* **EXCERPTED DATA**:
————————
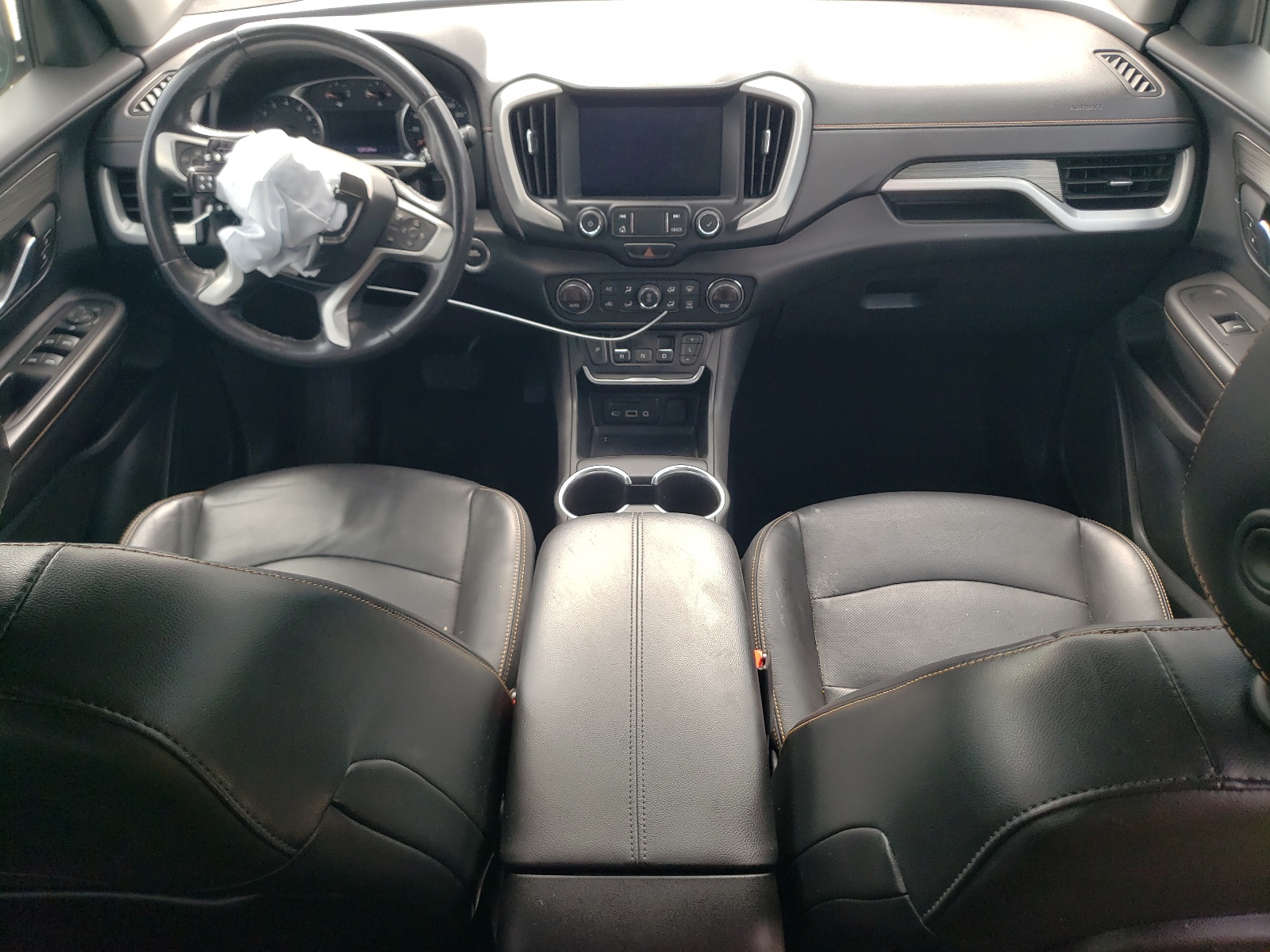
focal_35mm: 26
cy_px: 476
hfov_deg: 67.3
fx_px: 954
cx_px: 635
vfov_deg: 53.1
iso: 50
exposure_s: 1/208
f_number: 1.5
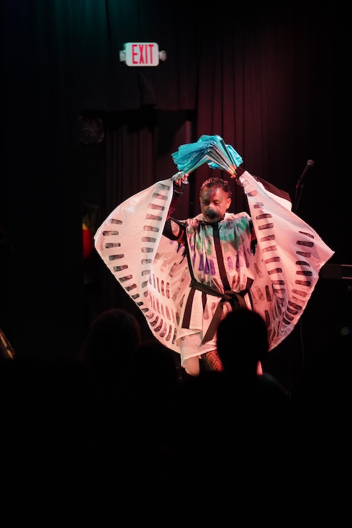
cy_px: 264
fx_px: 1966
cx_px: 176
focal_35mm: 134
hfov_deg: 10.2
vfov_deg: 15.3
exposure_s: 1/640
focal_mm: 134
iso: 6400
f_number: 2.8
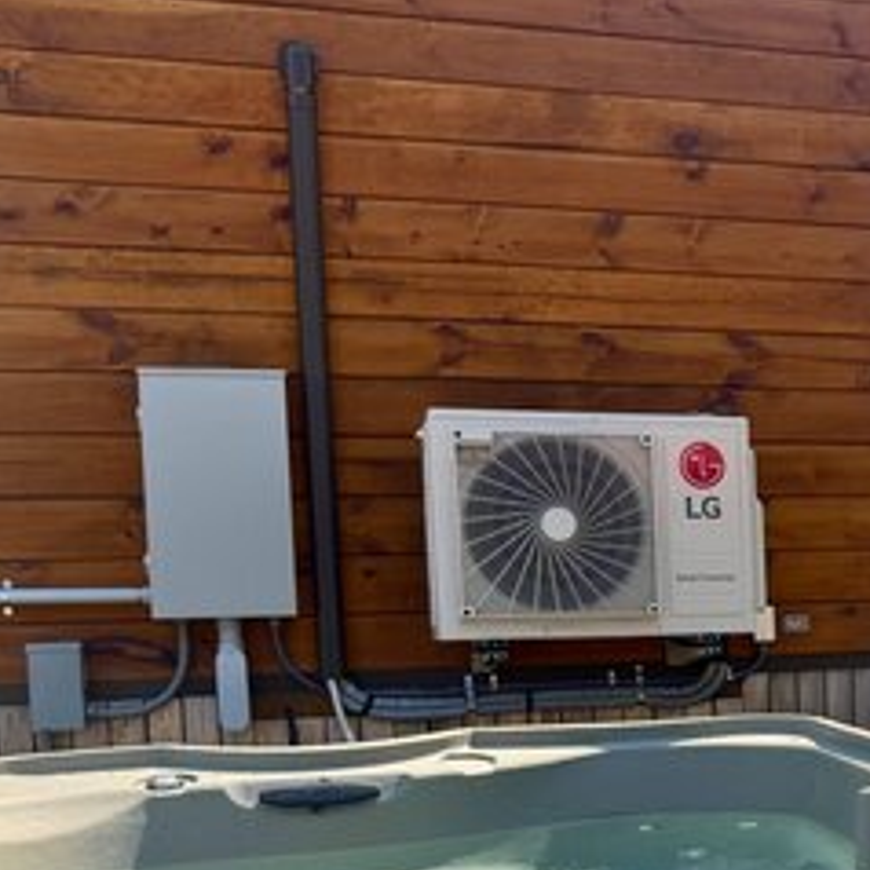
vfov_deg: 29.3
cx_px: 991
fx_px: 1621
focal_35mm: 57
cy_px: 713
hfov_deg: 27.2
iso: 80
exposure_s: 1/1456
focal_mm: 6.76
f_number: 1.78
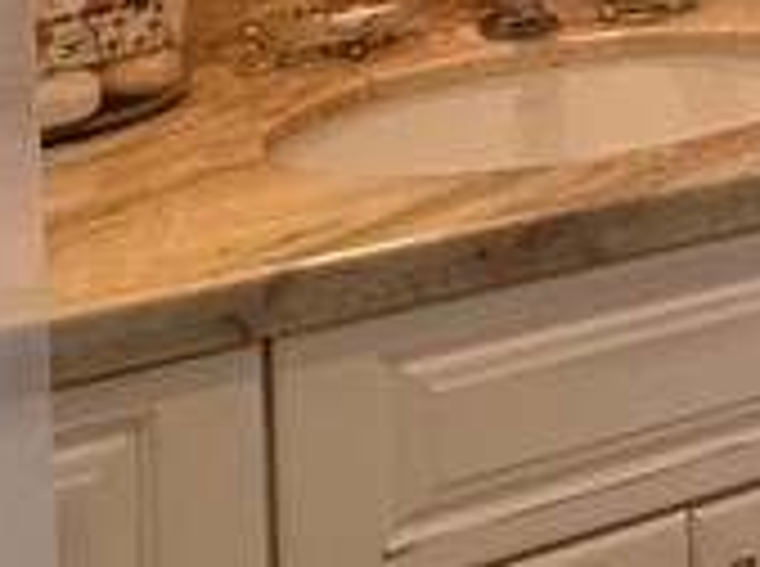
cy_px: -364
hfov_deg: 17.8
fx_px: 1862
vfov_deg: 15.5
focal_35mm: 85
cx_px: 1421
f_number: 2.2
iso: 400
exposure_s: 1/120
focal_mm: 2.22
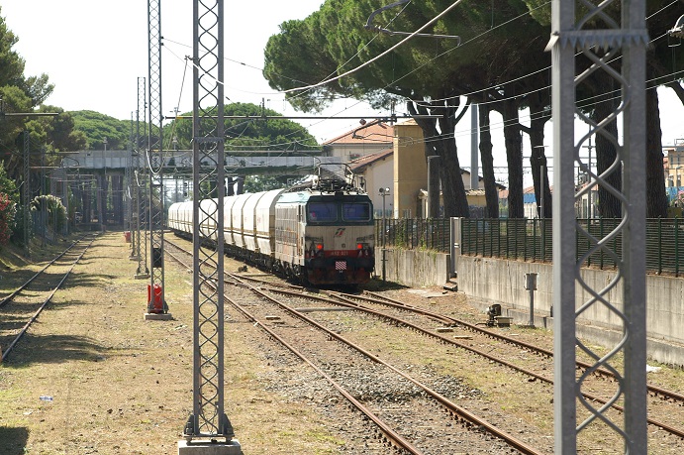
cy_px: 228
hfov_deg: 18.2
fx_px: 2135
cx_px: 342
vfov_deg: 12.1
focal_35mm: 112
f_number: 5
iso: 200
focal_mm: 75
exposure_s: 1/640
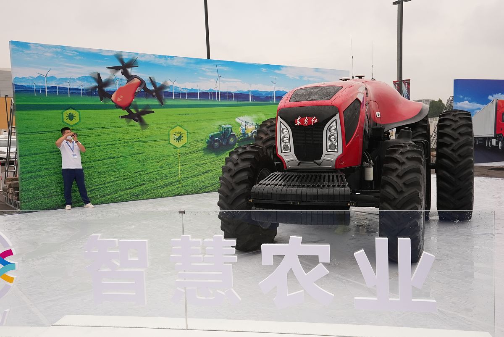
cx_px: 252
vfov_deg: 37.9
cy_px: 168
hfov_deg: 54.4
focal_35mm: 35
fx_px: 490
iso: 2500
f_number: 6.3
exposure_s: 1/2500
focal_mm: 35
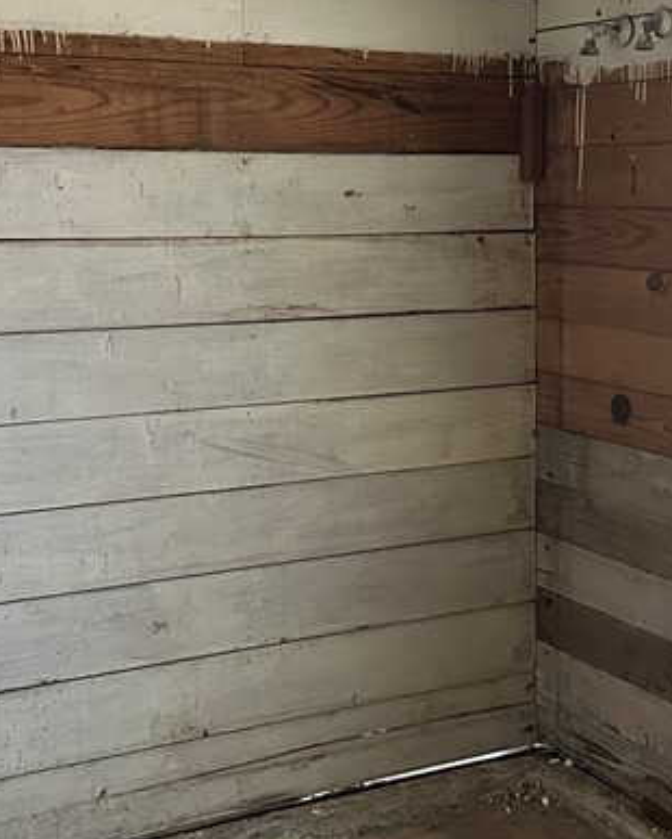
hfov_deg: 24.5
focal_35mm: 62
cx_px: 438
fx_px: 1540
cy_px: 360
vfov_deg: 30.4
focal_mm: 6.86
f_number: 1.78
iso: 1000
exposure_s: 1/42
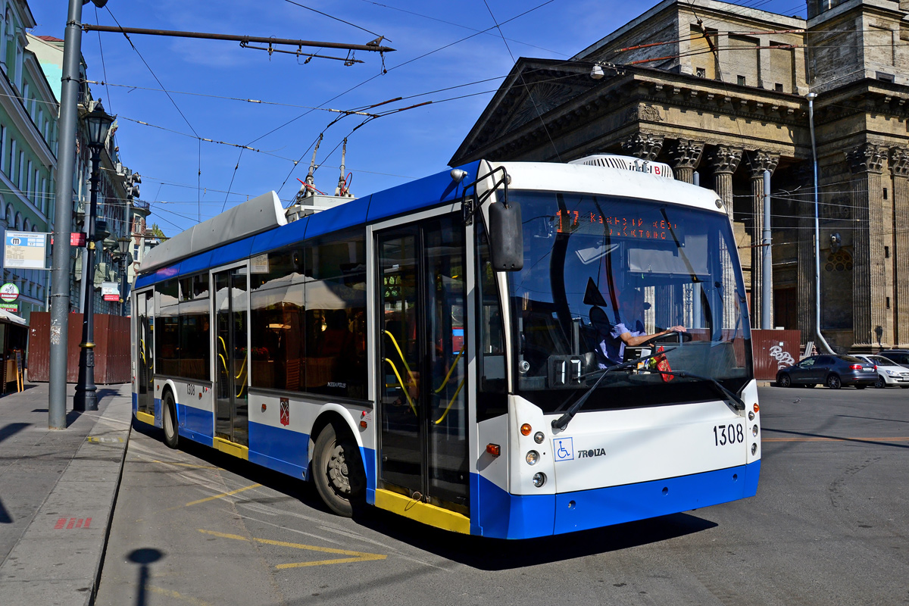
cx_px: 454
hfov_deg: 67.4
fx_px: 682
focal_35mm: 27
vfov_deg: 47.9
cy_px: 303
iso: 200
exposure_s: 1/1250
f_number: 6.3
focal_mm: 18
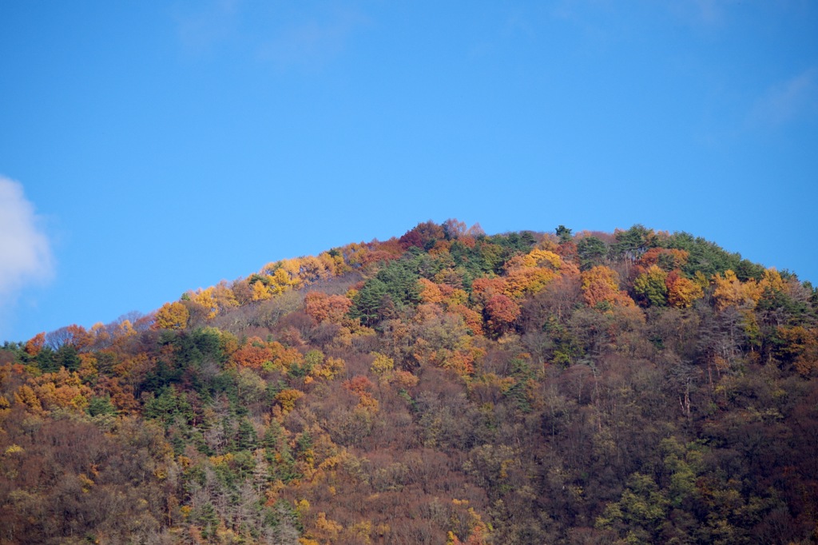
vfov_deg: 8.7
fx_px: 3566
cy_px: 272
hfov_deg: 13.1
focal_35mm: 157
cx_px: 409
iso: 100
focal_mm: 105
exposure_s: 1/500
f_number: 5
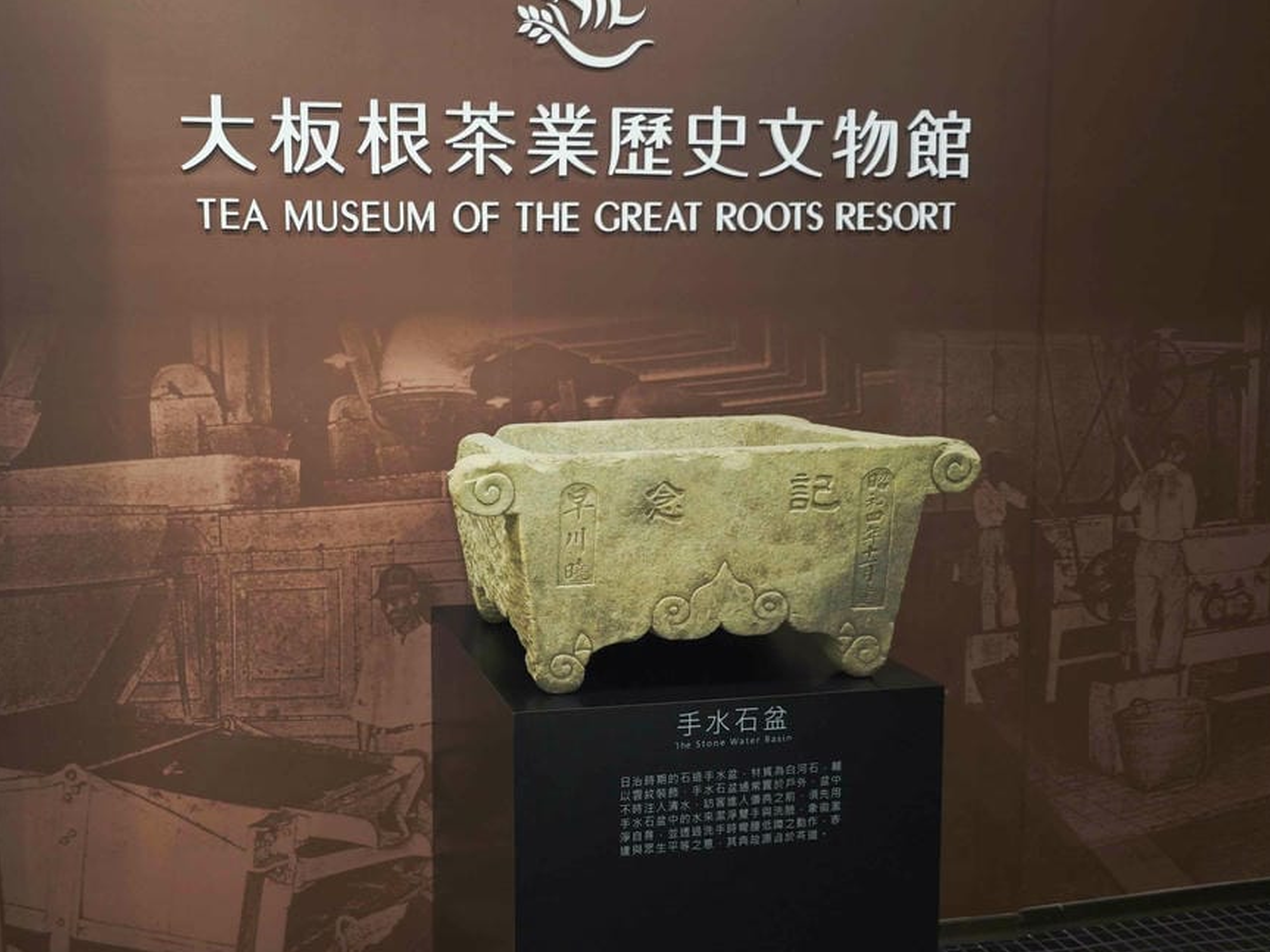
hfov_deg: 55.7
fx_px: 1174
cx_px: 430
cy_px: 425
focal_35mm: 32
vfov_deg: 44.1
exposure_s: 1/40
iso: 500
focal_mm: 8.72
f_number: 1.63
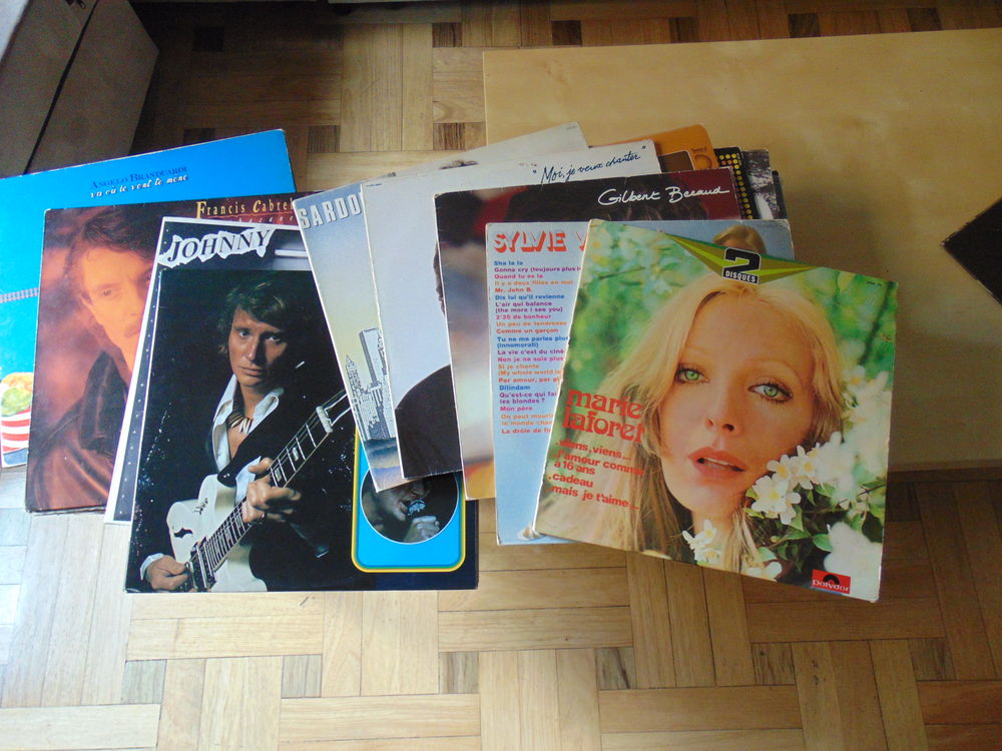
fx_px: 724
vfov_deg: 54.9
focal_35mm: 25
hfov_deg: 69.4
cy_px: 376
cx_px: 501
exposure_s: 1/30
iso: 250
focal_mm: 4.5
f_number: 3
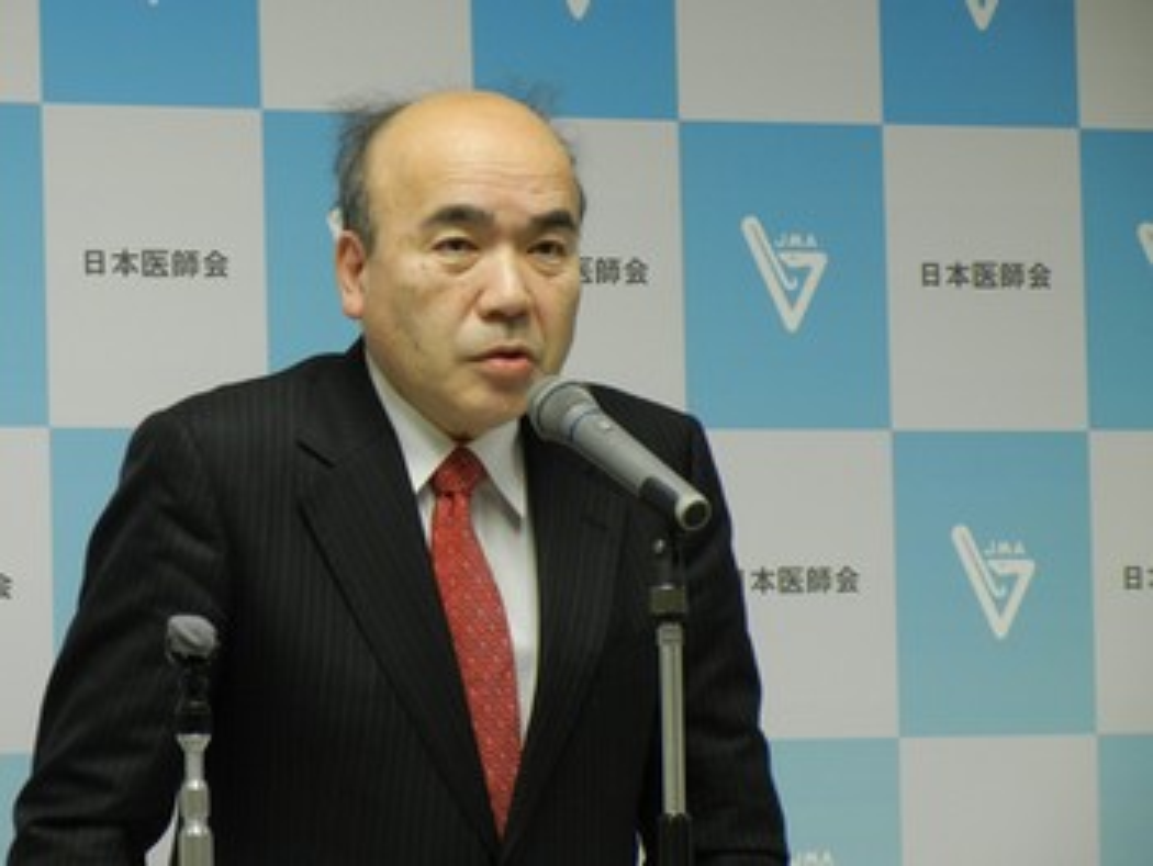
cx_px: 576
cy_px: 433
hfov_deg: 11.4
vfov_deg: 8.5
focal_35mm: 174
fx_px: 5800
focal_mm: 31.4
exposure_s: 1/22.4
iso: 400
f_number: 4.6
————————
* **ACTION ITEM**:
Your answer must be only the lines from the one that holds "hfov_deg: 69.4" to the end of the listing, each restated word for word, with both ends kept and pictures left out.

* **RESULT OF THIS TASK**:
hfov_deg: 69.4
cy_px: 376
cx_px: 501
exposure_s: 1/30
iso: 250
focal_mm: 4.5
f_number: 3
cx_px: 576
cy_px: 433
hfov_deg: 11.4
vfov_deg: 8.5
focal_35mm: 174
fx_px: 5800
focal_mm: 31.4
exposure_s: 1/22.4
iso: 400
f_number: 4.6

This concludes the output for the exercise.